Chatterbox is surely aware that inaugural poems are mostly a tradition of incoming Democratic administrations. Poems demand reflection, contemplation, and a comfortable, seated posture to consider properly. Having them read to a crowd of people, many of whom are standing or parked in temporary grandstands in the middle of winter, diminishes them and is moreover thoroughly inconsiderate. It’s just the sort of thing one would expect of Bill Clinton. As a Republican, I expect more from George Bush.

[Find this post here, and more political lit crit from Mr. Britt here.]

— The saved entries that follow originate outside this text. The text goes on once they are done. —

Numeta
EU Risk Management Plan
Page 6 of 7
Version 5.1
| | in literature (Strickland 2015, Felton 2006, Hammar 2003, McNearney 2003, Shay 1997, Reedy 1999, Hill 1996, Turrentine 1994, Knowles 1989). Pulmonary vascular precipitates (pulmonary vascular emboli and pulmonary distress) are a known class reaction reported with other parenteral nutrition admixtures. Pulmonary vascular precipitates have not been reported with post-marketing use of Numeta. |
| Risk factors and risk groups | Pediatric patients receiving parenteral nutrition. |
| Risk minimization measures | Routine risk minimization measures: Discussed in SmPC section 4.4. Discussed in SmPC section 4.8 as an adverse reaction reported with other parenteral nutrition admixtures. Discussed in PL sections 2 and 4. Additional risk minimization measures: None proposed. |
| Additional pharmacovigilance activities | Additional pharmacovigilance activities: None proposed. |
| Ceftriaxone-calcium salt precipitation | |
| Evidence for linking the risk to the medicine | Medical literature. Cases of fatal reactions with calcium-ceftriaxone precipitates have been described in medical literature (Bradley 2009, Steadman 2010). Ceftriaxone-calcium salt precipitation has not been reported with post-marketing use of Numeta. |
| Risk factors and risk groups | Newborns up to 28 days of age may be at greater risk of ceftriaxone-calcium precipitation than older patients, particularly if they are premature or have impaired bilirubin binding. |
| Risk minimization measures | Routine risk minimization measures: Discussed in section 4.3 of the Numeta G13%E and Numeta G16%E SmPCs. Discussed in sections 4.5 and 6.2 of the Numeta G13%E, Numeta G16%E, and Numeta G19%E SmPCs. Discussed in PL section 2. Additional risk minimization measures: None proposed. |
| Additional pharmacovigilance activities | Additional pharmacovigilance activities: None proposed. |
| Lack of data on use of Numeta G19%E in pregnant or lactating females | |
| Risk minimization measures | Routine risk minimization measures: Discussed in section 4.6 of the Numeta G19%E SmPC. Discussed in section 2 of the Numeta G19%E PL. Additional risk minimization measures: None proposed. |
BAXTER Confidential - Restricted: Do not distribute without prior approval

Subject: Making and Breaking the Rules

Re:
Chatterbox: St. Linda’s Passion

From:
Attitude

Date:
Wed Jan 10  8:16 a.m. PT

I am sure you will get many responses to the effect that Slate is too liberal. The real problem is found in your assessment that Chavez’s failure to comply with the laws that she would have administered as Secretary of Labor is no big deal because paying workers under the table was a dicey but common practice until the Zoe Baird affair. What this reveals (again) is the real problem with Slate, not that you are or are not liberal, but that you are the same kind of Washington insiders that you pretend to cover. There really are two Americas: “inside the beltway” and “everyone else.” We are the ones who must obey the endless laws and regulations that Washington dreams up.

[Find this post here.]

Fray Notes

A challenging Fray: “ The Book Club” on religion produced an impassioned, high-energy discussion that showed the eclecticism and wide appeal of Slate, and why, as we have said before, sometimes we at “The Fray” close our eyes in holy dread when we see the Slate articles. Paul Lynch had the theological quote of the week: “Katha Pollitt is mistaken in suggesting that any church sends people to hell. … The Christian belief is that God makes these decisions.”

“The Breakfast Table” Fray was also an exciting place: Mommies, good or bad? We  found there one of the week’s unusually high number (two) of great posts about pandas; the other one is here (“It’s better that the pandas die free here in America, than live under Chinese communist oppression”).

More Fray stars were handed out to History Guy (see a good post here), Michael Murray (here) and Tom R. (in a thread with another star poster—a Fray first?).

Most unlikely Fray connection of the week: This poster linked Dracula to open-source computer code in a couple of logical steps.

What can he mean by this? David M. Gable said here, “Washington does not have the same amount of venom as one finds in The Fray. It would truly be scary if the members of The Fray suddenly ran our government. That would truly be cause to flee the country.”